Penggalan Surat Ar-Ra’d Ayat 11 dan Artinya
Karena banyak Masyarakat yang awam tentang ulumul qur’an, kitab tafsir, dan kaidah tafsir, Surat Ar-Ra’d 11 kerap disebut sebagai ayat motivasi mengubah Nasib. Bunyi penggalan ayat tersebut adalah sebagai berikut:
اِنَّ اللّٰهَ لَا يُغَيِّرُ مَا بِقَوْمٍ حَتّٰى يُغَيِّرُوْا مَا بِاَنْفُسِهِمْ
“Sesungguhnya Allah tidak akan mengubah keadaan suatu kaum sebelum mereka mengubah keadaan diri mereka sendiri.” (1)
Para motivator menjelaskan bahwa Allah tak akan merubah Nasib kita jadi lebih baik kecuali kita mau berusaha sendiri. Tentu saja, tafsiran ini sangat bertentangan dengan kenyataan. Banyak orang yang membanting tulang demi memperbaiki nasibnya, tapi banyak juga yang tidak berhasil, atau bahkan nasibnya semakin terpuruk.
Tafsir Surat Ar-Ra’d Ayat 11


Jika kita melihat kitab-kitab tafsir, baik itu kitab tafsir karangan ulama dalam negeri maupun luar negeri, tidak ada perbedaan penafsiran dari penggalan ayat ini. Maksud dari ayat tersebut adalah bahwa setiap orang berada dalam kebaikan & kenikmatan. Jadi, Allah tidak akan merubah nikmat yang telah Dia berikan kepada seseorang, kecuali jika orang tersebut merubah nikmatnya menjadi keburukan akibat perbuatannya sendiri seperti berbuat dzalim atau bermusuhan dengan saudara sendiri.

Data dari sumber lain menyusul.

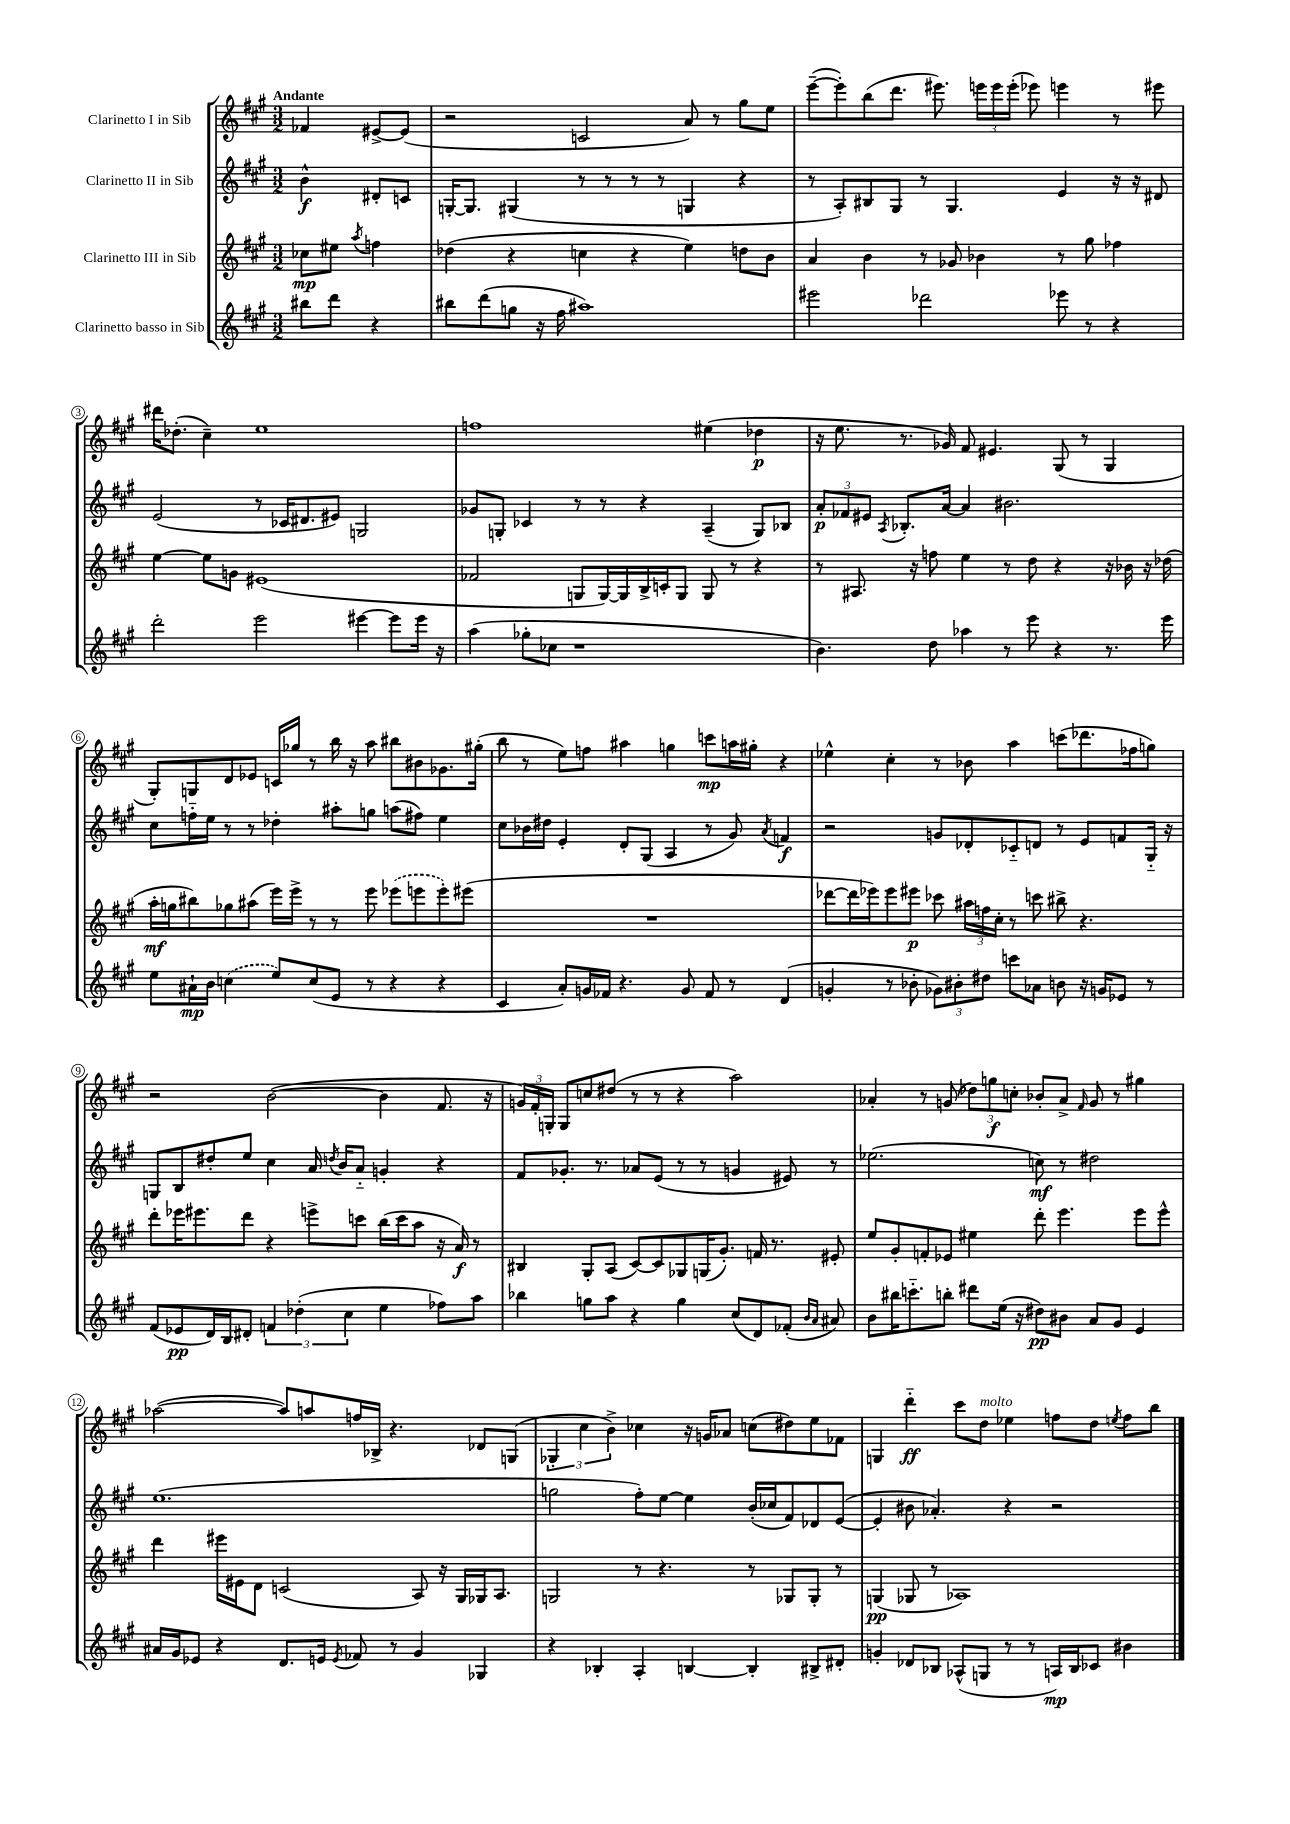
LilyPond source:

<<
\new StaffGroup <<
\new Staff = "s0" \with { instrumentName = "Clarinetto I in Sib" } {
    \clef treble \key a \major \numericTimeSignature \time 3/2 \partial 2 \tempo "Andante"
    \autoBeamOff fes'4 eis'8[~-> eis'8]( |
    r2 c'2 a'8) r8 gis''8[ e''8] |
    e'''8[~--( e'''8-.) b''8( d'''8.] eis'''8.) \tuplet 3/2 { e'''16[ e'''16 e'''16]-.( } ees'''8) e'''4 r8 eis'''8 |
    dis'''16[ des''8.]-.( cis''4--) e''1 |
    f''1 eis''4( des''4\p |
    r16 e''8. r8. ges'16) fis'8 eis'4. gis8( r8 gis4 |
    gis8[-.) g8 d'8 ees'8] c'16[ ges''16] r8 b''16 r16 a''8 bis''8[ bis'8 ges'8. gis''16]-.( |
    b''8 r8 e''8[) f''8] ais''4 g''4 c'''8[\mp a''16 gis''16]-. r4 |
    ees''4-^ cis''4-. r8 bes'8 a''4 c'''8[( des'''8. fes''16 g''8]) |
    r2 b'2~( b'4 fis'8. r16 |
    \tuplet 3/2 { g'16[) fis'16-. g16]-. } g8[ c''8 dis''8]( r8 r8 r4 a''2) |
    aes'4-. r8 g'8( \tuplet 3/2 { des''8[) g''8\f c''8]-. } bes'8[-. aes'8]-> \grace { fis'16 } g'8 r8 gis''4 |
    aes''2~( aes''8[) a''8 f''16 bes16]-> r4. des'8[ g8]( |
    \tuplet 3/2 { ges4-. cis''4 b'4->) } ces''4 r16 g'16[ aes'8] c''8[( dis''8) e''8 fes'8] |
    g4 d'''4-_\ff cis'''8[ d''8]^\markup { \italic "molto" } ees''4 f''8[ d''8] \acciaccatura { e''8 } f''8[ b''8] \bar "|." |
}
\new Staff = "s1" \with { instrumentName = "Clarinetto II in Sib" } {
    \clef treble \key a \major \numericTimeSignature \time 3/2 \partial 2
    \autoBeamOff b'4-^\f dis'8[-. c'8] |
    g16[~-. g8.] gis4( r8 r8 r8 r8 g4 r4 |
    r8 a8[-.) bis8 gis8] r8 gis4. e'4 r16 r16 dis'8 |
    e'2( r8 ces'16[ dis'8. eis'8]) g2 |
    ges'8[ g8]-. ces'4 r8 r8 r4 a4--( g8[) bes8] |
    \tuplet 3/2 { a'8[-.\p fes'8 eis'8] } \acciaccatura { a8 } bes8.[-. a'16]~ a'4 bis'2. |
    cis''8[ f''16-_ e''16] r8 r8 des''4-. ais''8[-. g''8] a''8[( fis''8]) e''4 |
    cis''8[ bes'16 dis''16] e'4-. d'8[-. gis8]( a4 r8 gis'8) \acciaccatura { a'8 } f'4\f |
    r2 g'8[ des'8-. ces'8-_ d'8] r8 e'8[ f'8 gis16]-_ r16 |
    g8[ b8 dis''8-. e''8] cis''4 a'16 \acciaccatura { d''8 } b'16[ a'8]-_ g'4-. r4 |
    fis'8[ ges'8.]-. r8. aes'8[ e'8]( r8 r8 g'4 eis'8) r8 |
    ees''2.( c''8\mf) r8 dis''2 |
    e''1.( |
    g''2 fis''8[-.) e''8]~ e''4 b'16[-.( ces''16 fis'8) des'8 e'8]~( |
    e'4-. bis'8 aes'4.-.) r4 r2 \bar "|." |
}
\new Staff = "s2" \with { instrumentName = "Clarinetto III in Sib" } {
    \clef treble \key a \major \numericTimeSignature \time 3/2 \partial 2
    \autoBeamOff ces''8[\mp eis''8] \acciaccatura { a''8 } f''4 |
    des''4( r4 c''4 r4 e''4) d''8[ b'8] |
    a'4 b'4 r8 ges'8 bes'4 r8 gis''8 fes''4 |
    e''4~ e''8[ g'8] eis'1( |
    fes'2 g8[ g16~) g16 b16-> c'16-. g8] g8 r8 r4 |
    r8 ais8. r16 f''8 e''4 r8 d''8 r4 r16 bes'16 r16 des''16( |
    a''16[-.\mf g''16 bis''8) ges''8 ais''8]( e'''16[) e'''16]-> r8 r8 e'''8 \once \slurDashed ees'''8[( e'''8 e'''8-.) eis'''8]( |
    R1. |
    des'''8[~ des'''16 ees'''16) ees'''8 eis'''8]\p ces'''8 \tuplet 3/2 { ais''16[ f''16 cis''16]-. } r8 c'''8 bis''8-> r4. |
    d'''8[-. ees'''16 eis'''8. d'''8] r4 e'''8[-> c'''8] b''16[( c'''16 a''8] r16 a'16\f) r8 |
    bis4 gis8[-. a8]( cis'8[~) cis'8 ges8 g16( gis'8.]-.) f'16 r8. eis'8-. |
    e''8[ gis'8-. f'8-. ees'8] eis''4 d'''8-. e'''4. e'''8[ e'''8]-^ |
    d'''4 eis'''16[ eis'16 d'8] c'2( a8) r16 gis16[ ges16 a8.] |
    g2 r8 r4. r8 ges8[ ges8]-. r8 |
    g4\pp( ges8 r8 aes1) \bar "|." |
}
\new Staff = "s3" \with { instrumentName = "Clarinetto basso in Sib" } {
    \clef treble \key a \major \numericTimeSignature \time 3/2 \partial 2
    \autoBeamOff bis''8[ d'''8] r4 |
    bis''8[ d'''8( g''8] r16 fis''16 ais''1) |
    eis'''2 des'''2 ees'''8 r8 r4 |
    d'''2-. e'''2 eis'''4~ eis'''8[ eis'''16] r16 |
    a''4( ges''8[-. ces''8] r1 |
    b'4.) d''8 aes''4 r8 e'''8 r4 r8. e'''16 |
    e''8[ ais'16-!\mp b'16] \once \slurDashed c''4( e''8[) c''8( e'8] r8 r4 r4 |
    cis'4 a'8[-.) g'16 fes'16] r4. g'8 fes'8 r8 d'4( |
    g'4-. r8 bes'8-. \tuplet 3/2 { ges'8[) bis'8-. dis''8] } c'''8[ aes'8] b'8 r16 g'16[ ees'8] r8 |
    fis'8[( ees'8\pp d'16) b16 dis'8]-. \tuplet 3/2 { f'4 des''4-.( cis''4 } e''4 fes''8[) a''8] |
    bes''4 g''8[ a''8] r4 g''4 cis''8[( d'8) fes'8]-.( \grace { b'16[ a'16] } ais'8) |
    b'8[ bis''16 c'''8.-_ b''8]-. dis'''8[ e''16]( r16 dis''8[\pp) bis'8] a'8[ gis'8] e'4 |
    ais'16[ gis'16 ees'8] r4 d'8.[ e'16] \acciaccatura { e'8 } fes'8 r8 gis'4 ges4 |
    r4 bes4-. a4-. b4~ b4-. bis8[-> dis'8]-. |
    g'4-. des'8[ bes8] aes8[-^( g8] r8 r8 a16[\mp) bes16 ces'8] bis'4 \bar "|." |
}
>>
>>
\layout { \context { \Score \override BarNumber.stencil = #(make-stencil-circler 0.1 0.3 ly:text-interface::print) } }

Ayat tersebut menjelaskan bahwa pada hakekatnya, setiap orang berhak mendapat nikmat secara penuh. karena manusia pada dasarnya adalah suci. Ulama-ulama tafsir sepakat bahwa pada dasarnya manusia mendapat anugerah nikmat. Namun, perilakunya yang dzalim bisa mengubah nikmat tersebut menjadi musibah atau keburukan.
Hikmah dalam Ayat 11 dalam Surat Ar-Ra’d
Menjadikan ayat ini sebagai motivasi supaya seseorang senantiasa melakukan yang terbaik serta berjuang semaksimal mungkin adalah Langkah yang bagus. Namun perlu kita ingat, konteks ayat ini bukan merubah yang buruk jadi baik, melainkan merawat supaya nikmat dari Allah tidak berubah menjadi musibah akibat perilaku kita sendiri.
Meskipun sekilas agak mirip, sejatinya kedua sikap itu berasal dari paradigma yang sangat berbeda. Meyakini bahwa manusia bisa memperbaiki nasibnya sendiri adalah keangkuhan. Sementara itu, menjdikan ayat ini sebagai motivasi untuk terus menjadi orang baik adalah sebuah keyakinan bahwa setiap pemberian dari Allah adalah baik sehingga kita wajib menjaganya. Selain itu, kita juga harus tetap yakin bahwa yang dapat merubah takdir adalah Allah, bukan manusia. Kewajiban kita hanyalah terus beriman dan bertaqwa untuk mendapatkan ridho Allah agar Allah mau mengabulkan doa dan membalas usaha kita yang berjuang untuk mendapatkan Nasib yang lebih baik. Wallahu a’lam.